▶ **TASK**: Copy word for word the lines of the material from the very start through the line containing "Smiles Without Being Self-Conscious", including that line.

▶ **DATA SECTION**:
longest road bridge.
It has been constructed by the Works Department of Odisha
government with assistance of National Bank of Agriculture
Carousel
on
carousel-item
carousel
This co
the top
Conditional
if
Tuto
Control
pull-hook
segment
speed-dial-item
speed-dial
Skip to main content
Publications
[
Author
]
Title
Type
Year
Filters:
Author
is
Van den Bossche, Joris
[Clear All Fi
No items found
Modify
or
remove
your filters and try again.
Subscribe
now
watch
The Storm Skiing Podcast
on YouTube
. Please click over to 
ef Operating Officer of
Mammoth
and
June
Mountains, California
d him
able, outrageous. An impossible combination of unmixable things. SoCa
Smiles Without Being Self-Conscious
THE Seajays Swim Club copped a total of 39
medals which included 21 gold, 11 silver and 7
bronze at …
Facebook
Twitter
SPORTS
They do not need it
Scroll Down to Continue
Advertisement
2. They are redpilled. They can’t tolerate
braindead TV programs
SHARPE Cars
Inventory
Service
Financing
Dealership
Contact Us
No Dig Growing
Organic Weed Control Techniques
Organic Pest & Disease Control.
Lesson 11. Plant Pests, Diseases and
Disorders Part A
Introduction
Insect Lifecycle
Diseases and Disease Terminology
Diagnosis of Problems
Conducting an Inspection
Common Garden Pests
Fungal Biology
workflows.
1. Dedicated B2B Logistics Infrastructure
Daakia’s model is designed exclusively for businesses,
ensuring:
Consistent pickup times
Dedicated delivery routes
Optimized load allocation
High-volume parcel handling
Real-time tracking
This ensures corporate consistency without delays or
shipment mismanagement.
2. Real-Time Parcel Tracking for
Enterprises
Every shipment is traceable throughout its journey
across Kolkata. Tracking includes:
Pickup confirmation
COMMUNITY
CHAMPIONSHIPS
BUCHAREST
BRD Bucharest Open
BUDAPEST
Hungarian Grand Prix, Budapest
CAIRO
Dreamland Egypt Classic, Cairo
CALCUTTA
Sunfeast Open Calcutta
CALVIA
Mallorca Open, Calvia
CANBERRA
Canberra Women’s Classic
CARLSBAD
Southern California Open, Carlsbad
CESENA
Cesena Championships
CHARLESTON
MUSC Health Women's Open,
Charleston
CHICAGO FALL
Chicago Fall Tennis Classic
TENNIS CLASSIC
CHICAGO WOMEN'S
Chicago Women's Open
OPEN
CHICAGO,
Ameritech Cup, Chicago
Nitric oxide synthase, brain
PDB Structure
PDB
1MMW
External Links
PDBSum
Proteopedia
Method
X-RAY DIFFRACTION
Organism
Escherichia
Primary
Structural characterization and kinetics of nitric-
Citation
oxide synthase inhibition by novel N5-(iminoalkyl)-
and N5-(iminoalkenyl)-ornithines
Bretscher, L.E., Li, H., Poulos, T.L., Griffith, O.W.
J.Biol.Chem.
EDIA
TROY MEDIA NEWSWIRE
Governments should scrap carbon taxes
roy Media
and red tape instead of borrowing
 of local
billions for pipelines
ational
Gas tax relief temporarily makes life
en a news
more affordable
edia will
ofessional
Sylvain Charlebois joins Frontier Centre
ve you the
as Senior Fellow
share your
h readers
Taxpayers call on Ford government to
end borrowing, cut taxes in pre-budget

▶ **ANSWER TO THIS PROBLEM**:
longest road bridge.
It has been constructed by the Works Department of Odisha
government with assistance of National Bank of Agriculture
Carousel
on
carousel-item
carousel
This co
the top
Conditional
if
Tuto
Control
pull-hook
segment
speed-dial-item
speed-dial
Skip to main content
Publications
[
Author
]
Title
Type
Year
Filters:
Author
is
Van den Bossche, Joris
[Clear All Fi
No items found
Modify
or
remove
your filters and try again.
Subscribe
now
watch
The Storm Skiing Podcast
on YouTube
. Please click over to 
ef Operating Officer of
Mammoth
and
June
Mountains, California
d him
able, outrageous. An impossible combination of unmixable things. SoCa
Smiles Without Being Self-Conscious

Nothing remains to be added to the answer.